闇に向かって走りだすためのスタートライン

 ひとりひとりみんな違う、バラバラの個性というものがあります。
 私たちはみんなそれぞれ違う「大好き」を持っていて、みんなそれぞれできることが違っています。
 「違うけれど、お揃い。『大好き』が一番のマストアイテム!」

 ひまりにしかできないことがあります。
 だからひまりはキラキラパティスリーを巣立って、研究者として新たな「大好き」を生みだしていきます。
 あおいにしかできないことがあります。
 だからあおいはキラキラパティスリーを巣立って、アーティストとしてファンたちの「大好き」を盛り上げていきます。
 ゆかりにしかできないことがあります。
 だからゆかりはキラキラパティスリーを巣立って、遠い海の向こうにゆかりらしい「大好き」を広めていきます。
 あきらにしかできないことがあります。
 だからあきらはキラキラパティスリーを巣立って、医療の現場でたくさんの「大好き」を守っていきます。
 シエルにしかできないことがあります。
 だからシエルはキラキラパティスリーを巣立って、はるかな夢へと姉弟の「大好き」を高めていきます。

 「何かを得るためには何かを捨てなければならない」
 別にそんなことはなかったけれど、
 「才能のある者は最高のステージに立つべき」
 こっちは本当。
 だって、みんなそれぞれできることが違うから。

 それぞれの新しい舞台は、おそらくキラキラパティスリーほど「大好き」で満ちあふれてはいないでしょう。
 そこには自分の「大好き」に素直になれずにいる人たちがたくさんいるかもしれません。
 そこには「大好き」同士がぶつかりあう痛ましい光景もたくさんあるかもしれません。
 そこにはもしかしたら、「大嫌い」に自分を見失った哀しい人たちもいるかもしれません。

 それでも、みんな居心地のいい場所から巣立つことを決めました。
 「大好き」のフロンティアを切り開く開拓者になるために。
 世界を隅から隅までそこらじゅうもらすことなく輝かせるために。

 辛いこともあるでしょう。苦しいこともあるでしょう。
 ですが、彼女たちはきっともう挫けません。
 「そういうときはね、いつも思いだすの。はじまりの気持ちを」
 「女の子はね、『大好き』から気持ちがはじまるの。だからときどき思いだすのよ。気持ちがはじまったそのときを。大切な思いのはじまりを。思いは女の子の輝く力になるの」

 はじまりは、いちご坂のキラキラパティスリーは、今もペコリンたちが守ってくれています。
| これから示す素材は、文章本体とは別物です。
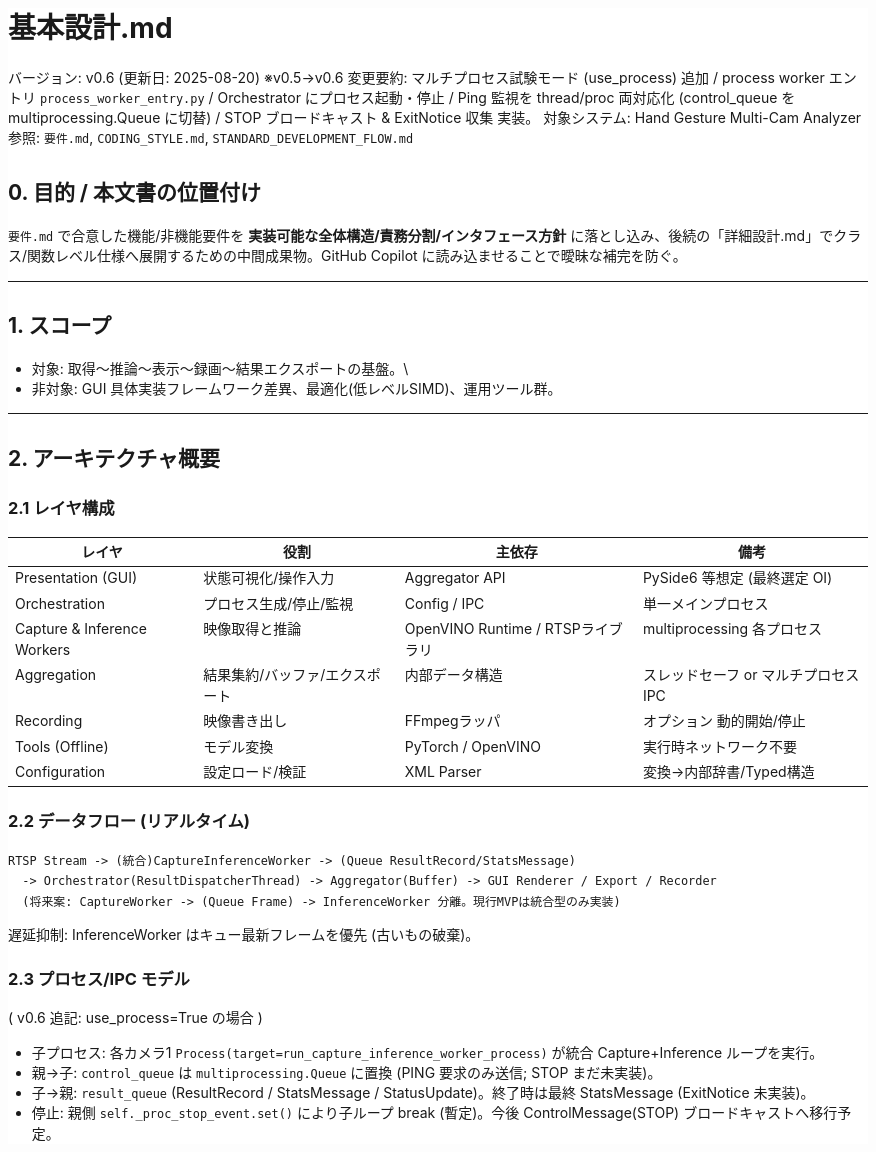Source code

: # 基本設計.md

バージョン: v0.6  (更新日: 2025-08-20)  ※v0.5→v0.6 変更要約: マルチプロセス試験モード (use_process) 追加 / process worker エントリ `process_worker_entry.py` / Orchestrator にプロセス起動・停止 / Ping 監視を thread/proc 両対応化 (control_queue を multiprocessing.Queue に切替) / STOP ブロードキャスト & ExitNotice 収集 実装。
対象システム: Hand Gesture Multi-Cam Analyzer
参照: `要件.md`, `CODING_STYLE.md`, `STANDARD_DEVELOPMENT_FLOW.md`

## 0. 目的 / 本文書の位置付け
`要件.md` で合意した機能/非機能要件を **実装可能な全体構造/責務分割/インタフェース方針** に落とし込み、後続の「詳細設計.md」でクラス/関数レベル仕様へ展開するための中間成果物。GitHub Copilot に読み込ませることで曖昧な補完を防ぐ。

---
## 1. スコープ
- 対象: 取得～推論～表示～録画～結果エクスポートの基盤。\
- 非対象: GUI 具体実装フレームワーク差異、最適化(低レベルSIMD)、運用ツール群。

---
## 2. アーキテクチャ概要
### 2.1 レイヤ構成
| レイヤ | 役割 | 主依存 | 備考 |
|--------|------|--------|------|
| Presentation (GUI) | 状態可視化/操作入力 | Aggregator API | PySide6 等想定 (最終選定 OI) |
| Orchestration | プロセス生成/停止/監視 | Config / IPC | 単一メインプロセス |
| Capture & Inference Workers | 映像取得と推論 | OpenVINO Runtime / RTSPライブラリ | multiprocessing 各プロセス |
| Aggregation | 結果集約/バッファ/エクスポート | 内部データ構造 | スレッドセーフ or マルチプロセスIPC |
| Recording | 映像書き出し | FFmpegラッパ | オプション 動的開始/停止 |
| Tools (Offline) | モデル変換 | PyTorch / OpenVINO | 実行時ネットワーク不要 |
| Configuration | 設定ロード/検証 | XML Parser | 変換→内部辞書/Typed構造 |

### 2.2 データフロー (リアルタイム)
```
RTSP Stream -> (統合)CaptureInferenceWorker -> (Queue ResultRecord/StatsMessage)
  -> Orchestrator(ResultDispatcherThread) -> Aggregator(Buffer) -> GUI Renderer / Export / Recorder
  (将来案: CaptureWorker -> (Queue Frame) -> InferenceWorker 分離。現行MVPは統合型のみ実装)
```
遅延抑制: InferenceWorker はキュー最新フレームを優先 (古いもの破棄)。

### 2.3 プロセス/IPC モデル
( v0.6 追記: use_process=True の場合 )
- 子プロセス: 各カメラ1 `Process(target=run_capture_inference_worker_process)` が統合 Capture+Inference ループを実行。
- 親→子: `control_queue` は `multiprocessing.Queue` に置換 (PING 要求のみ送信; STOP まだ未実装)。
- 子→親: `result_queue` (ResultRecord / StatsMessage / StatusUpdate)。終了時は最終 StatsMessage (ExitNotice 未実装)。
- 停止: 親側 `self._proc_stop_event.set()` により子ループ break (暫定)。今後 ControlMessage(STOP) ブロードキャストへ移行予定。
ペコリンたちと心でつながっている彼女たちは、だから、いつだってはじまりの気持ちを思い出すことができます。
 どんな暗い闇のなかでも「大好き」はそれぞれの胸のうちで輝きつづけることでしょう。

 いつか世界中みんなが「大嫌い」に裏返すことなくそれぞれの「大好き」を輝かせることができたなら、そのときはきっと、エリシオが危惧していたような衝突はすべて回避されることでしょう。
 いちかの心に生まれた衝突をペコリンたちが解消してあげられたように。

 いちかにしかできないことがあります。
 「こいつすぐ泣くからさあ」
 「イジワルするからだよ」

 だからいちかはキラキラパティスリーを巣立って、そして元気と笑顔で世界中の「大好き」をつないでいきます。
 「キラキラキラルン、キラキラル。さ、食べてみて。――ほら。ふたりともいい笑顔!」

 あなたの「大好き」は何ですか?
 その「大好き」は今も輝いていますか? 「大嫌い」の闇に負けず、自分にできることでみんなを照らしていますか?
 「大好き」をめぐる戦いは大いなる物量戦です。
 私たちはみんなプリキュア。
 みんなでみんなの「大好き」を守る、仲間です。